In $\mathbb R^n$ prove $\{ y : |y| = R\} = \{ y : |y-x| = \frac{|x|}{R } | y - \bar{x} | \} $ where $|x| < R$ and $\bar{x}$ is the reflection of $x$

Question

In $\mathbb R^n$, let $x \in B_R(0)$. prove that $\{ y \in \mathbb R^n : |y| = R \} = \{ y \in \mathbb R^n : |y-x| = \frac{|x|}{R}|y - \bar{x}| \}$ where $\bar{x} : = \frac{R^2}{|x|^2}x$ is the reflection of $x$ along the circle of radius $R$ centered at the origin.

This comes in the course of proving the Poisson Integral Formula in $\mathbb R^n$. I do get why the formula for $\bar{x}$ represents the point as the reflection of the point along the circle. I am not sure, however, why the two sets must be equal in algebra. More importantly, I do not get why anyone would intuitively get that the two sets are equal and/or be able to visualize the two sets as being equal. Could anyone explain in plain words why the two sets must be equal? If nothing else, I would appreciate straightforward calculation showing the two sets are equal, since I somehow cannot get the algebra. I am thinking that perhaps my professor may have misstated this on the board, God bless him.

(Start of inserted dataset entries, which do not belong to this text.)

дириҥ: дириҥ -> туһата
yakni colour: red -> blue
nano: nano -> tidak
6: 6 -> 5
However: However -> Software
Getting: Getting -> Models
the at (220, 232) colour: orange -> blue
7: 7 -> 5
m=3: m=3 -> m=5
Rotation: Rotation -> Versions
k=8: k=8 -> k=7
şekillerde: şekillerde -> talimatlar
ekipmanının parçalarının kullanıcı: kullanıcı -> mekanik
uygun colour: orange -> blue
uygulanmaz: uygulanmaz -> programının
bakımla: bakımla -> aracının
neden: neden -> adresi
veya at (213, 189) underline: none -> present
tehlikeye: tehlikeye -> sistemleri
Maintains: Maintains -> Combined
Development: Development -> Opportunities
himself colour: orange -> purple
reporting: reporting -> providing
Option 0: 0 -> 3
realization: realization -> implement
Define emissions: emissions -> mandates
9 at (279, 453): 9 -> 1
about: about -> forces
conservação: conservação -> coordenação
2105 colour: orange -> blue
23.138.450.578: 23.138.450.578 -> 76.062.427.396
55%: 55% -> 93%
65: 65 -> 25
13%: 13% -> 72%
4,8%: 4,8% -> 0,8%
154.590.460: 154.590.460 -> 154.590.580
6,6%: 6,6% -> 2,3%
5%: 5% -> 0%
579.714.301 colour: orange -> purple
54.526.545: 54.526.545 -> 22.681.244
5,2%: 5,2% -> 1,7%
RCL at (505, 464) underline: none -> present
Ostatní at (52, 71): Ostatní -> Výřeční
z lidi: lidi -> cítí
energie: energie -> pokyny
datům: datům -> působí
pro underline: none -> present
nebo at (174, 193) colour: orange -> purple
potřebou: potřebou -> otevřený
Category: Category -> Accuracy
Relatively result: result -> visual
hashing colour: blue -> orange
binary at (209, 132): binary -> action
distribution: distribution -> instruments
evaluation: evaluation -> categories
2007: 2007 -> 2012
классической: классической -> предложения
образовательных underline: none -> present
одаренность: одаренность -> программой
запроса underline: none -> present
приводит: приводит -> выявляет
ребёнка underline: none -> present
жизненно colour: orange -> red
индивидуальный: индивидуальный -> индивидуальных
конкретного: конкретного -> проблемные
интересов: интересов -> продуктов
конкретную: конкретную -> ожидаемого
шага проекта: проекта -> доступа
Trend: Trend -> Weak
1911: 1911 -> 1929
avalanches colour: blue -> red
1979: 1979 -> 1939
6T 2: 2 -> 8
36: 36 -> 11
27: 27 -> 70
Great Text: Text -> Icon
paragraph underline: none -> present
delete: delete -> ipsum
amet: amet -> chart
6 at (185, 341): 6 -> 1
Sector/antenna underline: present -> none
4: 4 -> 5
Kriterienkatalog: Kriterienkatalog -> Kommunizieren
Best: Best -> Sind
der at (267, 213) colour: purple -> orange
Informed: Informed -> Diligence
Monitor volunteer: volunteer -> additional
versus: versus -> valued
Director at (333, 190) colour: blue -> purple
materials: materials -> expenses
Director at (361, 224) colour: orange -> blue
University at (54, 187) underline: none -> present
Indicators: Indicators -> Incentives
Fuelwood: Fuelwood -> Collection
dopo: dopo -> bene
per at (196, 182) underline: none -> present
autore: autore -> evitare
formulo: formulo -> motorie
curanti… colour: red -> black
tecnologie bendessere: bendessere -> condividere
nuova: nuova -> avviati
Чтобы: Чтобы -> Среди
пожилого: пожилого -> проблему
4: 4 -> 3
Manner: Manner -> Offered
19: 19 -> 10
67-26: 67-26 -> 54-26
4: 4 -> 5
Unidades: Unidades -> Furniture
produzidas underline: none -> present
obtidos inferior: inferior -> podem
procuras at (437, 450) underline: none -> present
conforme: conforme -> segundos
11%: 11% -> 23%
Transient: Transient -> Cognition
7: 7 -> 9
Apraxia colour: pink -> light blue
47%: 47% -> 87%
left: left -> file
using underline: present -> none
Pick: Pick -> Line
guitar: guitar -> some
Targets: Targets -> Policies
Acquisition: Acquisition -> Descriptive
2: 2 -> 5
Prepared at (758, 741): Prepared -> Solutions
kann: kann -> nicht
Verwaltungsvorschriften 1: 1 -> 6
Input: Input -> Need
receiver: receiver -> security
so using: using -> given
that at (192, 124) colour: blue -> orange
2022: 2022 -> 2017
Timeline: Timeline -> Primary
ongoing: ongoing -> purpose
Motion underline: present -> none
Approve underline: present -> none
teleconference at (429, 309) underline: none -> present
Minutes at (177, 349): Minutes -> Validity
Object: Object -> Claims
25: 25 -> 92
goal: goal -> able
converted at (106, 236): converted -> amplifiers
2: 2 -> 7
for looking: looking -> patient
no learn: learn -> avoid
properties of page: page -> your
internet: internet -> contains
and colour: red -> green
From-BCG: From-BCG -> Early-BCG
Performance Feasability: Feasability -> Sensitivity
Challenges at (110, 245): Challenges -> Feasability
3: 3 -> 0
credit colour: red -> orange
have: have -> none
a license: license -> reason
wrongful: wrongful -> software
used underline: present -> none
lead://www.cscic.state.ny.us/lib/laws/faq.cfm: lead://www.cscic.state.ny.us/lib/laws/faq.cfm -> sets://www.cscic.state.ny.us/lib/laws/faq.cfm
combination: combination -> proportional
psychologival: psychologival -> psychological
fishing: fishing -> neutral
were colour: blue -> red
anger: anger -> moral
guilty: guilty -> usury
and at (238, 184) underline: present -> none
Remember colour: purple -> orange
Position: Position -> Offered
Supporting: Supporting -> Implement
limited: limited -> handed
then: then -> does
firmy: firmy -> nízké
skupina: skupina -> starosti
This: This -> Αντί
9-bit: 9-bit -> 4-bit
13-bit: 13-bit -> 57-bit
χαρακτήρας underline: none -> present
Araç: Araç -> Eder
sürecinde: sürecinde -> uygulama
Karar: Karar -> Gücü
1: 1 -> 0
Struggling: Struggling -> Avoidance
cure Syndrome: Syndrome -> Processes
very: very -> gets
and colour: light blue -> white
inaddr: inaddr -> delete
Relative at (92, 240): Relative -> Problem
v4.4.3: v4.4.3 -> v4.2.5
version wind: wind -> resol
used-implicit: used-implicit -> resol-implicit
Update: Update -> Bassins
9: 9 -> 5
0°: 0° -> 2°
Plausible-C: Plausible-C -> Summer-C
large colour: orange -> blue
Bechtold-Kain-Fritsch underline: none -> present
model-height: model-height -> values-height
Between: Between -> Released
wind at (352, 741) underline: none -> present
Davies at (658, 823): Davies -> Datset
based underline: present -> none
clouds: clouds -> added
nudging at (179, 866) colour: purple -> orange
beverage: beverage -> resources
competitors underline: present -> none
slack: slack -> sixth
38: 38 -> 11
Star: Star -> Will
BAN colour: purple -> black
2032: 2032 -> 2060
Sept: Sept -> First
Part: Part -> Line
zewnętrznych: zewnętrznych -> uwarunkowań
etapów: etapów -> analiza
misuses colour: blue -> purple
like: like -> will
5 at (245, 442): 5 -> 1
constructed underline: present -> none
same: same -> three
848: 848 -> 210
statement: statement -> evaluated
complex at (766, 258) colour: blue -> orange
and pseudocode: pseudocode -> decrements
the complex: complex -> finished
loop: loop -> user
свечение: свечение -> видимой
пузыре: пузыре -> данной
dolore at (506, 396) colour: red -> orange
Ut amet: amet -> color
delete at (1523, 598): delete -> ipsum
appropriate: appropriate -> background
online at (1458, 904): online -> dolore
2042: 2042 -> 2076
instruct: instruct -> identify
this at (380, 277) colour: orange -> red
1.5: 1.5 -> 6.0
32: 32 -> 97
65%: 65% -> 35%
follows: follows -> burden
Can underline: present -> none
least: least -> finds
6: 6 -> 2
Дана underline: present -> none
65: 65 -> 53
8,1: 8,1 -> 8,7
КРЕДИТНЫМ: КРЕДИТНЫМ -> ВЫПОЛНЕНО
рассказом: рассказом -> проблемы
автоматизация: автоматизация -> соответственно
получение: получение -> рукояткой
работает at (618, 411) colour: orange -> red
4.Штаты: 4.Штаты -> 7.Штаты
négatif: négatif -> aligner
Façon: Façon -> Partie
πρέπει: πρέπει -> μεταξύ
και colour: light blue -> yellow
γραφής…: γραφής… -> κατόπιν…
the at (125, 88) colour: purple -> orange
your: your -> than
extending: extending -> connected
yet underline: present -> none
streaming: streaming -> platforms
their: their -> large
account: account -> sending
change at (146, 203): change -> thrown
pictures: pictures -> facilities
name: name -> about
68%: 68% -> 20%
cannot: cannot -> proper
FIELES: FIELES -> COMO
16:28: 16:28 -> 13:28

Could anyone also refer to me a link for the proof of the multidimensional Poisson Integral Formula?

Answer 1

Presumably $x\ne0$. Let $v=y/R$ and $au=x/R$, where $0<a=|x|/R<1$ and $u=x/|x|$ is a unit vector. Then \begin{align*}&|y-x|=\frac{|x|}{R}|y-\overline{x}|\\ &\Leftrightarrow |v-au|=|av-u|\\ &\Leftrightarrow 0=|av-u|^2-|v-au|^2=(1-a^2)(1-|v|^2)\\ &\Leftrightarrow |v|=1\\ &\Leftrightarrow |y|=R.\end{align*}

Answer 2

Suppose $|y|=R$. Using the fact that $|a-b|^{2}=|a|^{2}+|b|^{2}-2\langle x, y \rangle$ we get (after some simplification) $\frac {|x|^{2}} {R^{2}} |y-\overline x|^{2}=R^{2}+|x|^{2}-2\langle x, y \rangle=|y-x|^{2}$. This proves LHS $\subseteq $ RHS. I will leave the other inclusion to you.

Answer 3

Here is some intuition: This fact is related to Apollonian circles. Consider the segment joining $x$ and $\bar x$. By definition of reflection, the segment is radial. The set on the right hand side of your set equality is the set of points such that the ratio $|y-x|/|y-\bar x|$ is constant. On each two-dimensional plane containing the segment $x\bar x$, this is an Apollonian circle, centered at the origin and with radius $R$. The union of those circles forms the sphere of radius $R$ which is your left-hand side.

To see why the circles have radius $R$ centered at the origin, it is enough to check that the points $y=\pm Rx/|x|$ belong to all of them.